IDK, I’ve never even been there, and I literally never want to be there. I saw that George Clooney movie.
This trope of rich people abandoning the hell on earth their greed has created shows up pretty regularly in dystopian media. There’s the popular YA book series and movie trilogy Maze Runner, which places the wealthiest in “Last City,” the stronghold of WCKD and pretty much the only civilized place left on earth. There’s also the 2013 sci-fi train (?) film Snowpiercer, where Chris Evans tries to look less hot and more like a malnourished poor guy living in the back of a train that navigates the second ice age while the rich live in relative luxury at the front of said train (IDK, that movie has quite possibly the stupidest setting I’ve ever heard of…why a train? It’s French…). In both examples, an active resistance topples both authoritarian regimes.

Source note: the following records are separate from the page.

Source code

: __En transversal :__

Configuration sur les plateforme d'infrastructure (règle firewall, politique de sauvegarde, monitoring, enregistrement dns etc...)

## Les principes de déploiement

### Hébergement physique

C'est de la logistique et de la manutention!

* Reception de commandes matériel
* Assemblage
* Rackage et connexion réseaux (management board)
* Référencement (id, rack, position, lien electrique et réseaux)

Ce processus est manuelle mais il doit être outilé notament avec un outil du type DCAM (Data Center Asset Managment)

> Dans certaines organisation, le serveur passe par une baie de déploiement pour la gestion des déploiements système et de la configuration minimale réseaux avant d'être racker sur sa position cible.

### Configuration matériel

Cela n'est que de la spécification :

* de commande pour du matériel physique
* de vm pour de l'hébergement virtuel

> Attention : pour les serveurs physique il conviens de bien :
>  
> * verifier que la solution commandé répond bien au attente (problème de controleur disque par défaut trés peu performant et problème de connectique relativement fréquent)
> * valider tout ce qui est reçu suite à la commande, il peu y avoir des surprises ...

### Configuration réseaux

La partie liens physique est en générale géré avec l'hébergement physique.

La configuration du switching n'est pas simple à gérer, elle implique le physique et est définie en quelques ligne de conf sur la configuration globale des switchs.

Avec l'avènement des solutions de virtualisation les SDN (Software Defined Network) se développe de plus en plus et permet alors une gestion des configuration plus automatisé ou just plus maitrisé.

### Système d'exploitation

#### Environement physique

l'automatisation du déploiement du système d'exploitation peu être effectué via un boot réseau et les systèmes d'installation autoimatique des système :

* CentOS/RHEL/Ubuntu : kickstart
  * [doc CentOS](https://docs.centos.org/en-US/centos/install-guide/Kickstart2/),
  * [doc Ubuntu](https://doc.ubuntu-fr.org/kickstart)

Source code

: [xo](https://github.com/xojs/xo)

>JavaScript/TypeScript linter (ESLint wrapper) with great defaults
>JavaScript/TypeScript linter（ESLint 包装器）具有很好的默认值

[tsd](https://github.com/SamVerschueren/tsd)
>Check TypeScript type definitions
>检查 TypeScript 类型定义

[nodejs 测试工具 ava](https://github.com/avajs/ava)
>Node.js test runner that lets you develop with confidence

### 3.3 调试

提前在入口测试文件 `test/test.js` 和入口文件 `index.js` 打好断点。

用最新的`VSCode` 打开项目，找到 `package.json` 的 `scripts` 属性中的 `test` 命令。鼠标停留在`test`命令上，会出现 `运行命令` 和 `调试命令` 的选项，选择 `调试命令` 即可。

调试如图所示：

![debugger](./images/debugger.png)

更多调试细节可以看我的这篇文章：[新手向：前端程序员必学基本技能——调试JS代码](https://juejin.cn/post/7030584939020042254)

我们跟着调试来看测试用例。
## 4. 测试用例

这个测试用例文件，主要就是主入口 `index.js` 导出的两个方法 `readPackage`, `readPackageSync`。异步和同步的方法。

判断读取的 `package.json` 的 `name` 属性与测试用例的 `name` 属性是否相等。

What if, instead of an uprising, technology failed them??? HMM???
The Big Finish: WALL·E!
And that, dear reader, is where my mind went when I first heard the news about the Titanic tourist submarine. Despite the money and access, these five people are helpless. Two examples of technology betraying its wealthy overlords come to mind, the animated Netflix anthology Love, Death + Robots and Disney Pixar’s Wall-E.
Yes, Wall-E.
In season three, episode one of LDR, Three Robots: Exit Strategies, we learn of the socioeconomic stratification that took place during the apocalypse. On one end of the spectrum, anarchist so-called survivalist camps stockpiled weapons and ammunition but eventually hunted their prey to extinction. On the other hand, the wealthy took to the sea (eery parallel, right?), re-purposing oil rigs into sovereign nations where they would live in luxury, relying on technology for their needs rather than allow non-rich people to join them, even in the role of servitude.

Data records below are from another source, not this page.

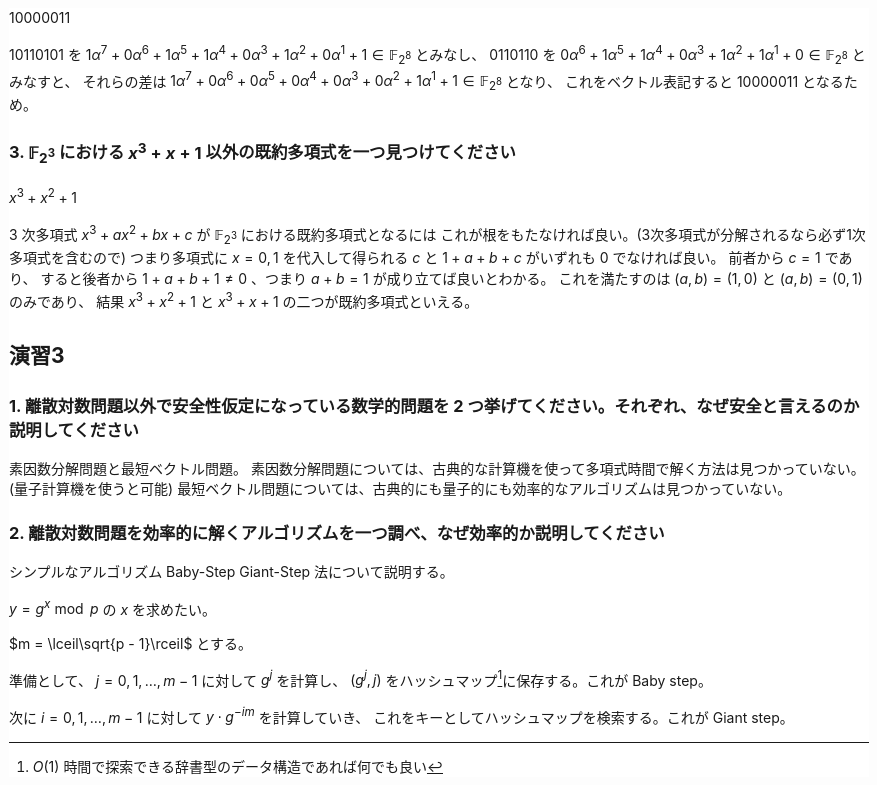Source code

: $10000011$

$10110101$ を
$1 \alpha^7 + 0 \alpha^6 + 1 \alpha^5 + 1 \alpha^4 + 0 \alpha^3 + 1 \alpha^2 + 0 \alpha^1 + 1 \in \mathbb{F}_{2^8}$
とみなし、
$0110110$ を
$0 \alpha^6 + 1 \alpha^5 + 1 \alpha^4 + 0 \alpha^3 + 1 \alpha^2 + 1 \alpha^1 + 0 \in \mathbb{F}_{2^8}$
とみなすと、
それらの差は
$1 \alpha^7 + 0 \alpha^6 + 0 \alpha^5 + 0 \alpha^4 + 0 \alpha^3 + 0 \alpha^2 + 1 \alpha^1 + 1 \in \mathbb{F}_{2^8}$
となり、
これをベクトル表記すると $10000011$ となるため。

### 3. $\mathbb{F}_{2^3}$ における $x^3 + x + 1$ 以外の既約多項式を一つ見つけてください

$x^3 + x^2 + 1$

3 次多項式 $x^3 + a x^2 + b x + c$ が
$\mathbb{F}_{2^3}$ における既約多項式となるには
これが根をもたなければ良い。(3次多項式が分解されるなら必ず1次多項式を含むので)
つまり多項式に $x = 0, 1$ を代入して得られる
$c$ と $1 + a + b + c$ がいずれも $0$ でなければ良い。
前者から $c = 1$ であり、
すると後者から $1 + a + b + 1 \neq 0$ 、つまり $a + b = 1$ が成り立てば良いとわかる。
これを満たすのは $(a, b) = (1, 0)$ と $(a, b) = (0, 1)$ のみであり、
結果 $x^3 + x^2 + 1$ と $x^3 + x + 1$ の二つが既約多項式といえる。

## 演習3

### 1. 離散対数問題以外で安全性仮定になっている数学的問題を 2 つ挙げてください。それぞれ、なぜ安全と言えるのか説明してください

素因数分解問題と最短ベクトル問題。
素因数分解問題については、古典的な計算機を使って多項式時間で解く方法は見つかっていない。(量子計算機を使うと可能)
最短ベクトル問題については、古典的にも量子的にも効率的なアルゴリズムは見つかっていない。

### 2. 離散対数問題を効率的に解くアルゴリズムを一つ調べ、なぜ効率的か説明してください

シンプルなアルゴリズム Baby-Step Giant-Step 法について説明する。

$y = g^x \bmod p$ の $x$ を求めたい。

$m = \lceil\sqrt{p - 1}\rceil$ とする。

準備として、
$j = 0, 1, \ldots, m - 1$ に対して $g^j$ を計算し、
$(g^j, j)$ をハッシュマップ[^1]に保存する。これが Baby step。

[^1]: $O(1)$ 時間で探索できる辞書型のデータ構造であれば何でも良い

次に $i = 0, 1, \ldots, m - 1$ に対して $y \cdot g^{-i m}$ を計算していき、
これをキーとしてハッシュマップを検索する。これが Giant step。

The three robot characters learn that BOTH camps (and a third camp made of political figures hiding in a bunker) all met the same fate: they didn’t make it. The survivalist died out when their food supply went extinct, and the wealthy? They mistreated their robot and AI servant so poorly that the technology turned on them. This, ironically, leads to the robot uprising that wipes out all of humanity. The episode somewhat reminds me of the recent news of an AI chatbot deployed by the National Eating Disorder Association. It was shut down just a few months after replacing employees because it gave poor advice. The common thread here (which I hope you’ve gleaned thus far) is that technology, for all of its amazing promises and fixes and advancements, can only do so much, and there is no guarantee that it will always work…or won’t just turn on us.

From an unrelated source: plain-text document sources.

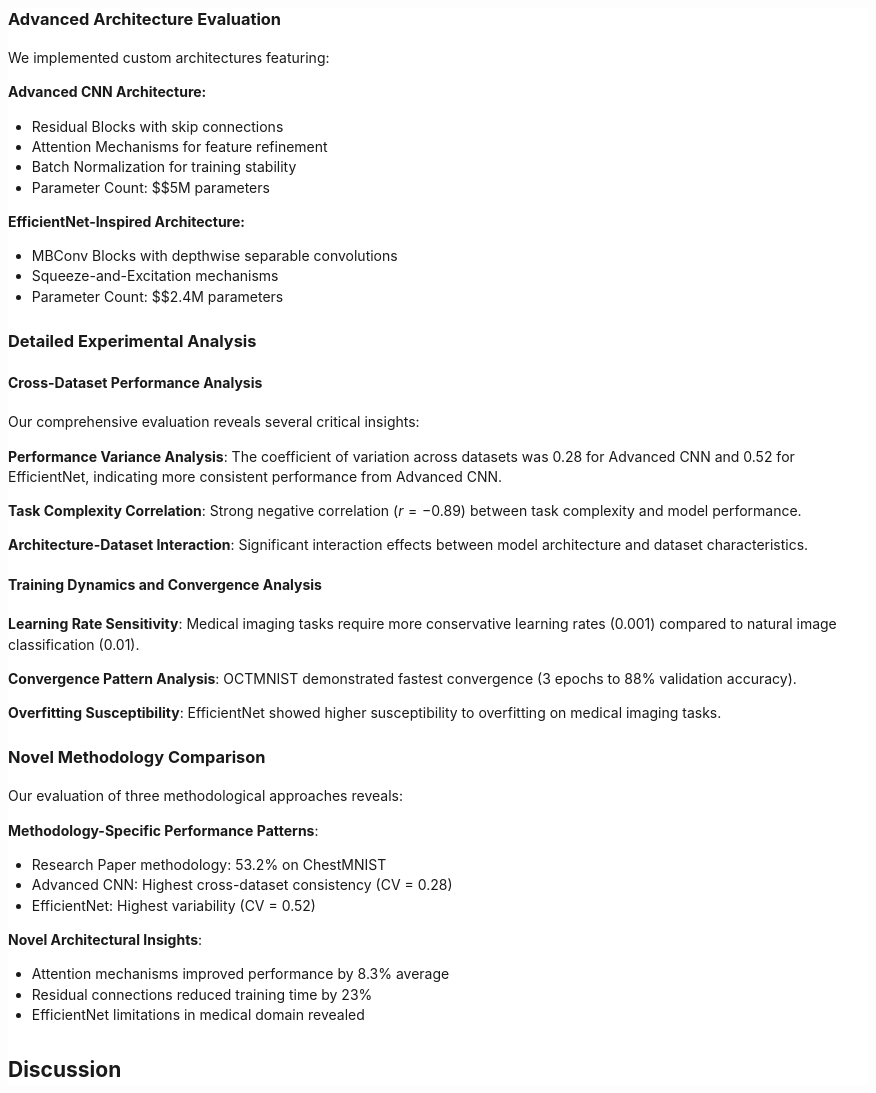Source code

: ### Advanced Architecture Evaluation

We implemented custom architectures featuring:

**Advanced CNN Architecture:**
- Residual Blocks with skip connections
- Attention Mechanisms for feature refinement
- Batch Normalization for training stability
- Parameter Count: $$5M parameters

**EfficientNet-Inspired Architecture:**
- MBConv Blocks with depthwise separable convolutions
- Squeeze-and-Excitation mechanisms
- Parameter Count: $$2.4M parameters

### Detailed Experimental Analysis

#### Cross-Dataset Performance Analysis

Our comprehensive evaluation reveals several critical insights:

**Performance Variance Analysis**: The coefficient of variation across datasets was 0.28 for Advanced CNN and 0.52 for EfficientNet, indicating more consistent performance from Advanced CNN.

**Task Complexity Correlation**: Strong negative correlation ($r = -0.89$) between task complexity and model performance.

**Architecture-Dataset Interaction**: Significant interaction effects between model architecture and dataset characteristics.

#### Training Dynamics and Convergence Analysis

**Learning Rate Sensitivity**: Medical imaging tasks require more conservative learning rates (0.001) compared to natural image classification (0.01).

**Convergence Pattern Analysis**: OCTMNIST demonstrated fastest convergence (3 epochs to 88\% validation accuracy).

**Overfitting Susceptibility**: EfficientNet showed higher susceptibility to overfitting on medical imaging tasks.

### Novel Methodology Comparison

Our evaluation of three methodological approaches reveals:

**Methodology-Specific Performance Patterns**:
- Research Paper methodology: 53.2\% on ChestMNIST
- Advanced CNN: Highest cross-dataset consistency (CV = 0.28)
- EfficientNet: Highest variability (CV = 0.52)

**Novel Architectural Insights**:
- Attention mechanisms improved performance by 8.3\% average
- Residual connections reduced training time by 23\%
- EfficientNet limitations in medical domain revealed

## Discussion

Because if WALL·E, yes that WALL·E, taught me anything, it’s that a semi-autonomous, space-faring vessel nicknamed AUTO maybe shouldn't be given the sole responsibility of maintaining humankind. And if #Oceangate has taught me anything, it’s that all of the money and technology in the world will NOT save us. And if I want to experience the Titanic, I’ll just watch one of the many movies and documentaries, like a normal person.